Human presence on Hashima has been largely erased in its popular imaginings. We are left instead with the “No Man’s Land” (無人島)of the countless Urbex photography books, like Kobayashi Shin’ichiro’s Deathtopia series.
Over the last couple of days we tried to fill in some of these human absences by visiting two museums – the Oka Masaharu Kinen Nagasaki Heiwa Shiryôkan (Oka Masaharu Memorial Nagasaki Peace Museum) yesterday and the Gunkanjima Shiryôkan (Gunkanjima Museum) today. The two museums could not have been more different.
The Gunkanjima Museum is affiliated with official attempts to register Gunkanjima as a UNESCO World Heritage site (it’s already on Japan’s tentative list for inclusion). Recently refurbished, the museum is structured around a series of nostalgic images of school sports days, women shopping, packed cinemas and community festivals. It also has a by-now familiar narrative. Hashima, the pictures tell us, was a place of life and progress, of hardship but community, of work and industry, and ultimately of nation and modernity. This is no doubt important as a counter-balance to the 無人島 of the ruins fetishists but left me similarly uneasy.

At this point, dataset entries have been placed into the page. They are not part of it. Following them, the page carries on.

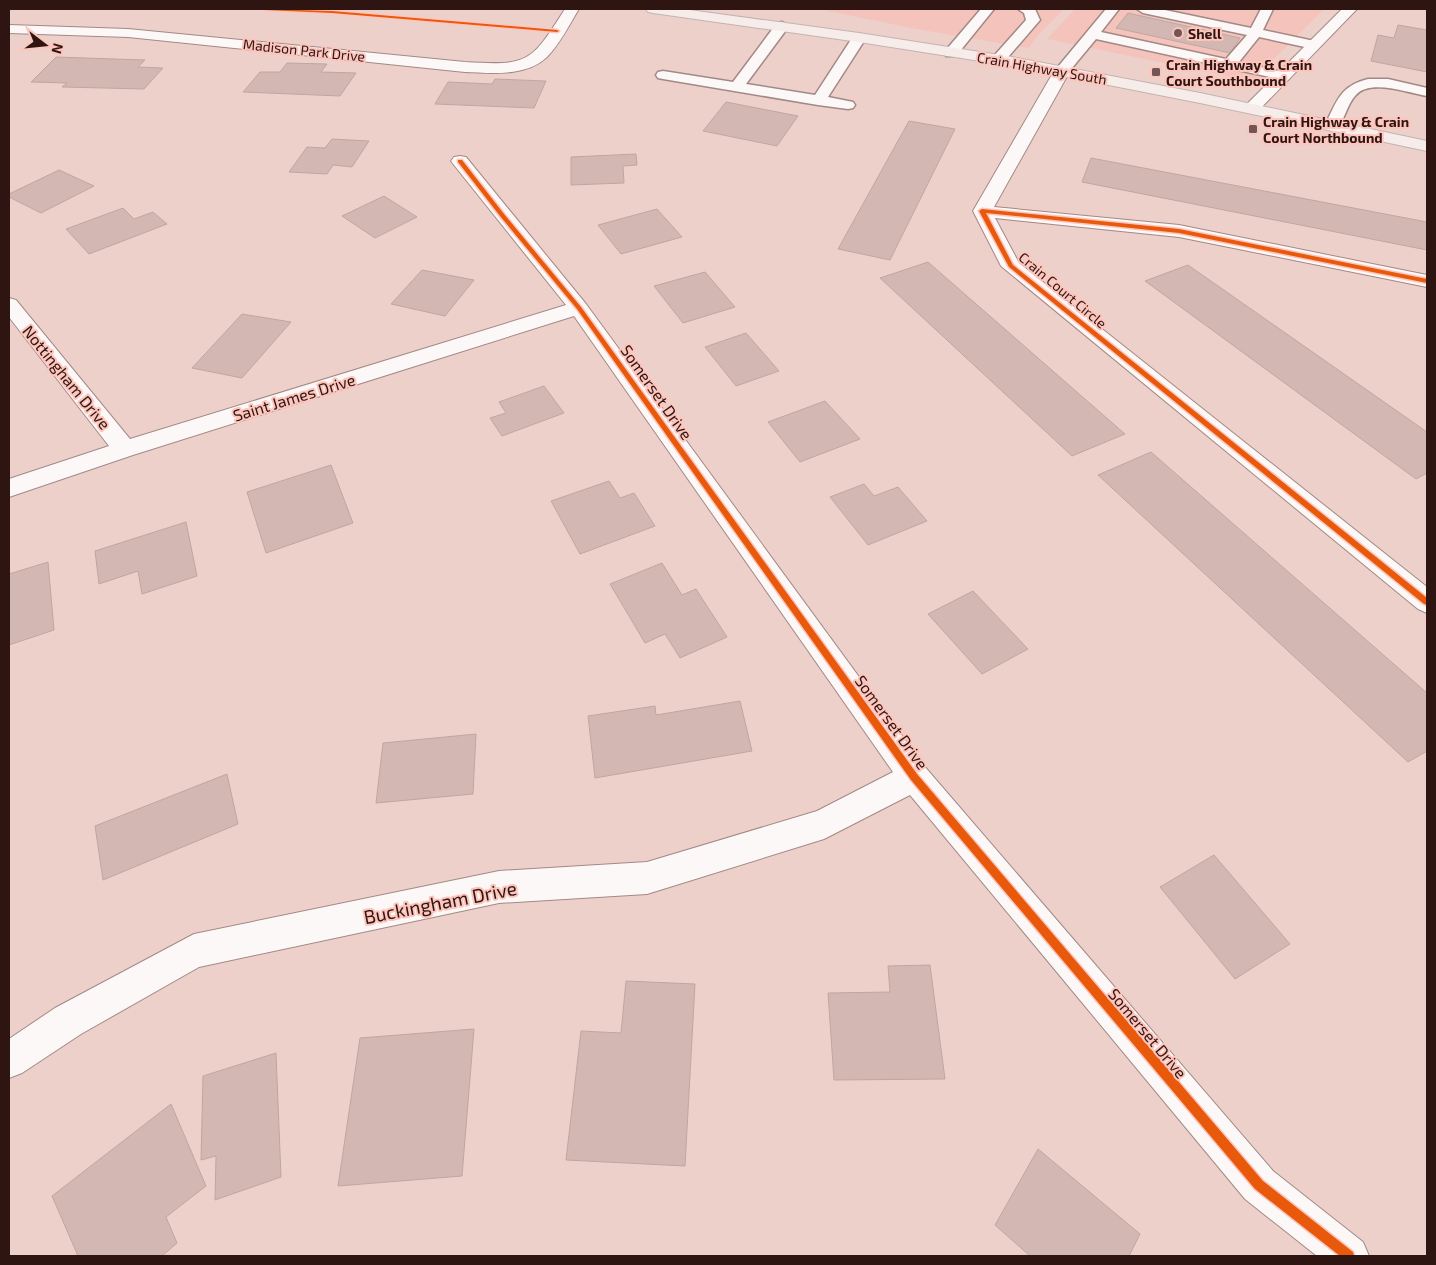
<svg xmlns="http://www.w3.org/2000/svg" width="1436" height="1265" viewBox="0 0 1436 1265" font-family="'Exo 2',sans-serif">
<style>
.built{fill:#f4c3bc}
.building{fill:#d2b7b3;stroke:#c0a6a2}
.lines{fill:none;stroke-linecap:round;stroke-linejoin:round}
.service-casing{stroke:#a28985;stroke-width:3}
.minor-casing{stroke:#a28985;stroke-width:2}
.primary-casing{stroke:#c3b3b0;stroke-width:2}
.service{fill:#fcf8f7;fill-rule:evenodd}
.minor{fill:#fcf8f7;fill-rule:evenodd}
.primary{fill:#f6ecea;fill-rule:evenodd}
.cycleway-casing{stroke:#fdc5bc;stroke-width:3}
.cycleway{fill:#e8590c;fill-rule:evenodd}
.poi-dot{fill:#715653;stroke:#fdc5bc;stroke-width:2}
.labels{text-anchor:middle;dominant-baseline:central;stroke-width:4;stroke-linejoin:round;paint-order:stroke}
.far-poi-label{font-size:14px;font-weight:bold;fill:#2e1512;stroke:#fdc5bc;text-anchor:start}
.far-street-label{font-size:14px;fill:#2e1512;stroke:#fdc5bc}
.street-label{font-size:16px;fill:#2e1512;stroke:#fdc5bc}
.near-street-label{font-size:19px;fill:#2e1512;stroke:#fdc5bc}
</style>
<rect width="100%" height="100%" fill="#eed0cb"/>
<!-- built -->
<path class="built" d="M819,9H1064L1039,34L1029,48L916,29Z
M1075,9H1324L1252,81L1047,39Z"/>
<!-- building -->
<path class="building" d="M1128,13L1240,38L1230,53L1116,28Z
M1398,25L1427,30V72L1371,61L1378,35L1394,38Z
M56,57L145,60L138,67L163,68L144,89L62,87L67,83L31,82Z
M287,63L327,64L321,72L356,73L340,96L243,92L260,72H280Z
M495,79L546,81L534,108L435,104L448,82L492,84Z
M726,102L798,116L777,146L703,131Z
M909,121L955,129L890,260L838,249Z
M332,139L369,141L352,167L333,165L327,174L289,172L307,147L325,148Z
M636,154L637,165L623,166L624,183L571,185V157Z
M1091,158L1427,222V250L1082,182Z
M59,170L94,186L41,213L9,197V194Z
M384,196L417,217L375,238L342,216Z
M123,208L134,219L153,212L167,224L89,254L66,229Z
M657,209L682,237L621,254L598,225Z
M928,262L1125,434L1072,456L880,278Z
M1188,265L1427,432V473L1416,479L1145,281Z
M422,270L474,280L445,316L391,304Z
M705,272L735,307L683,323L654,286Z
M242,314L291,322L242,378L192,368Z
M746,333L779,371L736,386L705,347Z
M544,386L564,413L502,436L490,418L506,413L499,402Z
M825,401L860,439L800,462L768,422Z
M1151,452L1427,693V751L1408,762L1098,475Z
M331,465L353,523L266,553L247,492Z
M609,481L620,498L634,493L655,526L580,554L551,501Z
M864,484L874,496L898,487L927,521L868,545L830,497Z
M186,522L197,576L142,594L138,571L99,584L95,551Z
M48,562L54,630L9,645V574Z
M662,563L682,595L696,589L727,637L680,658L665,634L645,643L610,584Z
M973,591L1028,649L982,674L928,614Z
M740,701L752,751L595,778L588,716L655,706L656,715Z
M476,734L473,794L376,803L383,743Z
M227,774L238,824L103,880L95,826Z
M1214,855L1290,944L1235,979L1160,887Z
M930,965L945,1079L834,1080L828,993L890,992L888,966Z
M626,981L695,984L685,1166L566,1160L581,1031L621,1033Z
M474,1029L462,1176L338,1186L360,1038Z
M276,1053L281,1177L215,1200L216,1156L201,1160L203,1076Z
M171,1104L206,1186L166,1217L177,1243L162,1256H78L52,1196Z
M1038,1149L1140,1234L1129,1256H1030L995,1225Z"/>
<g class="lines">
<defs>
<path id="service" d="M981,9H994L956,56H946L944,53L946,50Z
M1018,9H1035L1040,20L1003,63H993L991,60L993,57L1026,20L1024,13Z
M1106,9H1119L1101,32L1226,59L1247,35L1143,13L1137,9H1160L1251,28L1261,9H1273L1263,30L1319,42L1321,45L1314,49L1259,37L1239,62L1288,73L1290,76L1288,79L1283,80L1096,39L1067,74H1057L1055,71L1057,68Z
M782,22L789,26L746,84L815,95L854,35L859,34L866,38L828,97L853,102L855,105L853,108L848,109L818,105L663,79L658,78L656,75L658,72L663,71L733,82L777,23Z
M1368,79H1388L1427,88V96C1408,93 1369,78 1355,96C1347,105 1345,118 1338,128H1328L1325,125C1337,101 1340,86 1368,79Z"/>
<path id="minor" d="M565,9H579C569,25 560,44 547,57C526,77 491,73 465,72L128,37L9,33V25L128,29L465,62C530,66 531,62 565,9Z
M1342,9H1357L1258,111H1246L1244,108L1246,105Z
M1062,66L1067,68L1070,71L994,207L1179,225L1427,275V287L1179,237L995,218L1019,263L1427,587V613L1418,609L1001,266L973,211L1054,71L1057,68Z
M460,156L466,157L586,304L925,767L1273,1171L1363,1242L1369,1256H1317L1245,1199L910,795L824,839L647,894L499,903L199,967L81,1034L22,1073L9,1078V1039L55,1008L194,934L499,871L647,862L817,811L893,772L574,316L133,455L9,497V479L109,446L9,317V298L16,300L130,439L566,305L454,165L451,161L454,157Z"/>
<path id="primary" d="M646,9H683L704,12L859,33L1012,57L1200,93L1427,141V151L1200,103L1012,66L859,42L653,13L648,12Z"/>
</defs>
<!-- service casing -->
<use href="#service" class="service-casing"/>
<!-- minor casing -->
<use href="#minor" class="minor-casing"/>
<!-- primary casing -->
<use href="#primary" class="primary-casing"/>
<!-- service -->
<use href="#service" class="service"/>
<!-- minor -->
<use href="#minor" class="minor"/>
<!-- primary -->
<use href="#primary" class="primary"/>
<defs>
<path id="cycleway" d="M263,9L332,11L557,30L559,31L557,32L332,13L265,10Z
M458,160H462L504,214L581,307L917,774L1263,1181L1353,1252L1354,1256H1340L1255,1189L911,780L577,309L500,216L458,162Z
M982,209L1179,229L1427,279V283L1179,233L986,213L1013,265L1427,598V605L1424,604L1009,267L979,211Z"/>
</defs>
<!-- cycleway casing -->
<use href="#cycleway" class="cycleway-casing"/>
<!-- cycleway -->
<use href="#cycleway" class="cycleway"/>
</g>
<!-- markers -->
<g class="poi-dot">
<circle cx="1178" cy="33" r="5"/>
<rect x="1151" y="67" width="10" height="10" rx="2.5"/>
<rect x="1248" y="124" width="10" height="10" rx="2.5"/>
</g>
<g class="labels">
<!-- far-poi labels -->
<g class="far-poi-label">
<text x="1188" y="33">Shell</text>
<text x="1166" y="64">Crain Highway &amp; Crain<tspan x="1166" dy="16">Court Southbound</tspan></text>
<text x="1263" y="121">Crain Highway &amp; Crain<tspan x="1263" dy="16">Court Northbound</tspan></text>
</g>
<!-- far-street labels -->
<g class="far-street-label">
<text transform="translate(304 50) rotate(6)">Madison Park Drive</text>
<text transform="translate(1042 68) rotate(10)">Crain Highway South</text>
<text transform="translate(1063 290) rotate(40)">Crain Court Circle</text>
</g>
<!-- street labels -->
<g class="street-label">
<text transform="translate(67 377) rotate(51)">Nottingham Drive</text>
<text transform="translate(657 392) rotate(55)">Somerset Drive</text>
<text transform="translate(294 397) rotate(-17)">Saint James Drive</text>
<text transform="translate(892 722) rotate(54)">Somerset Drive</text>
<text transform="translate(1148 1033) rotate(50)">Somerset Drive</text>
</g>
<!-- near-street labels -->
<g class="near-street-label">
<text transform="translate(440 902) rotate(-11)">Buckingham Drive</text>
</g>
</g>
<!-- border -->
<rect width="1436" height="1265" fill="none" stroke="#2e1512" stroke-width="20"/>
<!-- north arrow -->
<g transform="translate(45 45) rotate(106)" stroke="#fdc5bc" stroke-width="4" paint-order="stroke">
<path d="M0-4L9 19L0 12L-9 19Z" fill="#2e1512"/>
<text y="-8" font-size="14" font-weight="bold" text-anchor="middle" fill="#2e1512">N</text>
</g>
</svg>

One of the highlighted images seemed different to the others, however, recording an undated May Day protest that saw workers crowding the central corridors of the island’s apartment blocks. In Brian’s talk the other day, he hinted at a long history of workers’ struggles on the island going back to the nineteenth century. This image pointed towards that continuing into the postwar period. I wondered what had happened to this history of resistance? How has the island’s de-population and later absorption in national heritage and commercial tourism impacted on the story of human struggle?
The Oka Masaharu museum, by contrast, is cluttered and faded, a space designed and maintained by activist volunteers who want to focus attention on the atrocities committed by the Japanese during the war/s in Asia and the Pacific. One of their key areas of recent work has been to document the forced labour of Korean and Chinese people across the region. In 1944, Hashima and its neighbouring Takashima housed a recorded 1355 Korean workers, or about 25% of the population. At the time of the atomic bombings, over 75,000 Koreans were resident in Nagasaki; over 10,000 were killed.
One of the more powerful displays at the Oka museum was a list of the many Koreans who died of unnatural causes on the island. I was struck by one, listed simply by the family name ‘So’ – a one-year infant whose family originated in South Gyeongsang province. The child’s cause of death remains unknown.
A group affiliated with this museum are responsible for collecting narratives of Korean and Chinese residents on the island into a published volume, called 軍艦島に耳を澄ませば. Here’s a rough and ready translation of one section of the story of So Jong-u (no relation to the child above as far as I’m aware), who was brought up by his grandfather after his father abandoned him:
“I’ll never forget it. When I was 14, a conscription letter arrived from the village office announcing that I was to be transported to Japan. Despite being called ‘conscription’ it really just meant indiscriminate forced labour. As you know, 14 years old is the age of a second-year junior high school student now. My grandfather strenuously opposed the decision, but there was no use. There were two people chosen from my village, and we were forced onto a truck. When we got to the city hall, there were several thousand gathered, ranging from 14 or 15 to 20 years of age. After a night’s sleep, we were moved from truck to truck over a great distance, put on a ship to Busan, then another to Shimonoseki, before riding a night train to Nagasaki. There were 300 of us who were then sent to our final destination of Hashima.
“As you know, the island is surrounded by a high concrete wall. All we could see was the sea, only the sea.”
One of the other people recorded in the volume, Kim Sun-ok, was 22 at the time of the atomic bomb. He recalls Hashima windows shattering from the blast. Seven days later, he visited Nagasaki, wandering confused around the city, a place that despite only being a few kilometres away from Hashima, he had never been able to visit before. Like So, he had been kept away by the sea and the giant concrete wall.
As we prepare to head back to Hashima tomorrow for a longer exploration, I am left wondering how the stories of its human inhabitants, particularly those not featured in tourist-friendly narratives, can be written into our project. Tomorrow I’ll be thinking of the forced workers So and Kim, the dead baby So and the hundreds of protesting miners as I wander the ’empty’ island.